What needs to be done => Reproduce each of the following rows verbatim, without any changes.

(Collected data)
- - -

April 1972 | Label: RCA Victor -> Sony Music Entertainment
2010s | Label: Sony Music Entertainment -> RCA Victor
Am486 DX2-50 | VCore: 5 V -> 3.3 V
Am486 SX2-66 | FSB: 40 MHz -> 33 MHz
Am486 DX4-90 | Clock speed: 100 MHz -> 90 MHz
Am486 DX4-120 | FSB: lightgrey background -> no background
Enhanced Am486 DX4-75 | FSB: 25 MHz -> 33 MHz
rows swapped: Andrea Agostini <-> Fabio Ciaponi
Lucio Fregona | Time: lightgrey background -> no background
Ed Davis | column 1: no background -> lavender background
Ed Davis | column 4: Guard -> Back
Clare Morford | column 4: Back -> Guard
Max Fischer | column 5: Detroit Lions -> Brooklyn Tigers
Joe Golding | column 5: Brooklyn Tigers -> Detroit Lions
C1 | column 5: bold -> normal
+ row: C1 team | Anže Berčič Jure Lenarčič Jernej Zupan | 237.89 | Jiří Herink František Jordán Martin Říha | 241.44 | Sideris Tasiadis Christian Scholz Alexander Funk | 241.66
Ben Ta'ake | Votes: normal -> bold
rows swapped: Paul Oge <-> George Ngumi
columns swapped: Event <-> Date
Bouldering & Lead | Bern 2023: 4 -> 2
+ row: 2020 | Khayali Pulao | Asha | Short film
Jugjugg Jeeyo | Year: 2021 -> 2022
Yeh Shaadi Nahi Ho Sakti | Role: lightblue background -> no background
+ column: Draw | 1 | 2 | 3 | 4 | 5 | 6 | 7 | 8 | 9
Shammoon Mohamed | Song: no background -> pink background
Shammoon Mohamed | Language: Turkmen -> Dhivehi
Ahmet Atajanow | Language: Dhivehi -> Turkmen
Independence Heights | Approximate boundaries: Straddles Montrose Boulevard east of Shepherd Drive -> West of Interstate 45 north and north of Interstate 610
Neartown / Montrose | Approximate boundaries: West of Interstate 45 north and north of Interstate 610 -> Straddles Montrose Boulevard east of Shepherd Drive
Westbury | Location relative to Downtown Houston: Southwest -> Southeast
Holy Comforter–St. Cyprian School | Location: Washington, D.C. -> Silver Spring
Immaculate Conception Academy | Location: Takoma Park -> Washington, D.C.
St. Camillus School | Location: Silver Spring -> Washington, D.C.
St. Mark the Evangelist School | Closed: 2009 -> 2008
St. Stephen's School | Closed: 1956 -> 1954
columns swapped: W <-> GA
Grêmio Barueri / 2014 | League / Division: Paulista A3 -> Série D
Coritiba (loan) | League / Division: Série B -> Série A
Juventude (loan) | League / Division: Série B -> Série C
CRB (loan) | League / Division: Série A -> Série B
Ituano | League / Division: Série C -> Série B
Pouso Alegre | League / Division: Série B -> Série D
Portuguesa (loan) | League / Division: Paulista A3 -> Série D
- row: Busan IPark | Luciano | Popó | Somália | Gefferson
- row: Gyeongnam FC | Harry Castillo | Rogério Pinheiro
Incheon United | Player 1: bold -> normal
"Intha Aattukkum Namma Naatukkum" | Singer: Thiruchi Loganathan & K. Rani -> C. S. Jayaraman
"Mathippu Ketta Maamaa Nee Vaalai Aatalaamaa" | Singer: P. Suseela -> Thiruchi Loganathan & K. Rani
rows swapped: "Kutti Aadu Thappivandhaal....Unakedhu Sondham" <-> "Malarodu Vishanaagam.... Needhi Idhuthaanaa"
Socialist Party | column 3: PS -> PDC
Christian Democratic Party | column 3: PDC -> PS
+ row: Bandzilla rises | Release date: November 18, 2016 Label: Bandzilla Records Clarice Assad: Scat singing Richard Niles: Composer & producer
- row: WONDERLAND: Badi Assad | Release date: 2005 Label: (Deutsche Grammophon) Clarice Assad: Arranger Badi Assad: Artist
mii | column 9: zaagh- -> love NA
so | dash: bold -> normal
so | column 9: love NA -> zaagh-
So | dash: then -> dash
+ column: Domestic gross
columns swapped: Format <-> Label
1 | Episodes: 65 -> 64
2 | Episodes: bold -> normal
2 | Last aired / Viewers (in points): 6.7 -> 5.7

- - -

Full answer =>
April 1972 | Label: RCA Victor -> Sony Music Entertainment
2010s | Label: Sony Music Entertainment -> RCA Victor
Am486 DX2-50 | VCore: 5 V -> 3.3 V
Am486 SX2-66 | FSB: 40 MHz -> 33 MHz
Am486 DX4-90 | Clock speed: 100 MHz -> 90 MHz
Am486 DX4-120 | FSB: lightgrey background -> no background
Enhanced Am486 DX4-75 | FSB: 25 MHz -> 33 MHz
rows swapped: Andrea Agostini <-> Fabio Ciaponi
Lucio Fregona | Time: lightgrey background -> no background
Ed Davis | column 1: no background -> lavender background
Ed Davis | column 4: Guard -> Back
Clare Morford | column 4: Back -> Guard
Max Fischer | column 5: Detroit Lions -> Brooklyn Tigers
Joe Golding | column 5: Brooklyn Tigers -> Detroit Lions
C1 | column 5: bold -> normal
+ row: C1 team | Anže Berčič Jure Lenarčič Jernej Zupan | 237.89 | Jiří Herink František Jordán Martin Říha | 241.44 | Sideris Tasiadis Christian Scholz Alexander Funk | 241.66
Ben Ta'ake | Votes: normal -> bold
rows swapped: Paul Oge <-> George Ngumi
columns swapped: Event <-> Date
Bouldering & Lead | Bern 2023: 4 -> 2
+ row: 2020 | Khayali Pulao | Asha | Short film
Jugjugg Jeeyo | Year: 2021 -> 2022
Yeh Shaadi Nahi Ho Sakti | Role: lightblue background -> no background
+ column: Draw | 1 | 2 | 3 | 4 | 5 | 6 | 7 | 8 | 9
Shammoon Mohamed | Song: no background -> pink background
Shammoon Mohamed | Language: Turkmen -> Dhivehi
Ahmet Atajanow | Language: Dhivehi -> Turkmen
Independence Heights | Approximate boundaries: Straddles Montrose Boulevard east of Shepherd Drive -> West of Interstate 45 north and north of Interstate 610
Neartown / Montrose | Approximate boundaries: West of Interstate 45 north and north of Interstate 610 -> Straddles Montrose Boulevard east of Shepherd Drive
Westbury | Location relative to Downtown Houston: Southwest -> Southeast
Holy Comforter–St. Cyprian School | Location: Washington, D.C. -> Silver Spring
Immaculate Conception Academy | Location: Takoma Park -> Washington, D.C.
St. Camillus School | Location: Silver Spring -> Washington, D.C.
St. Mark the Evangelist School | Closed: 2009 -> 2008
St. Stephen's School | Closed: 1956 -> 1954
columns swapped: W <-> GA
Grêmio Barueri / 2014 | League / Division: Paulista A3 -> Série D
Coritiba (loan) | League / Division: Série B -> Série A
Juventude (loan) | League / Division: Série B -> Série C
CRB (loan) | League / Division: Série A -> Série B
Ituano | League / Division: Série C -> Série B
Pouso Alegre | League / Division: Série B -> Série D
Portuguesa (loan) | League / Division: Paulista A3 -> Série D
- row: Busan IPark | Luciano | Popó | Somália | Gefferson
- row: Gyeongnam FC | Harry Castillo | Rogério Pinheiro
Incheon United | Player 1: bold -> normal
"Intha Aattukkum Namma Naatukkum" | Singer: Thiruchi Loganathan & K. Rani -> C. S. Jayaraman
"Mathippu Ketta Maamaa Nee Vaalai Aatalaamaa" | Singer: P. Suseela -> Thiruchi Loganathan & K. Rani
rows swapped: "Kutti Aadu Thappivandhaal....Unakedhu Sondham" <-> "Malarodu Vishanaagam.... Needhi Idhuthaanaa"
Socialist Party | column 3: PS -> PDC
Christian Democratic Party | column 3: PDC -> PS
+ row: Bandzilla rises | Release date: November 18, 2016 Label: Bandzilla Records Clarice Assad: Scat singing Richard Niles: Composer & producer
- row: WONDERLAND: Badi Assad | Release date: 2005 Label: (Deutsche Grammophon) Clarice Assad: Arranger Badi Assad: Artist
mii | column 9: zaagh- -> love NA
so | dash: bold -> normal
so | column 9: love NA -> zaagh-
So | dash: then -> dash
+ column: Domestic gross
columns swapped: Format <-> Label
1 | Episodes: 65 -> 64
2 | Episodes: bold -> normal
2 | Last aired / Viewers (in points): 6.7 -> 5.7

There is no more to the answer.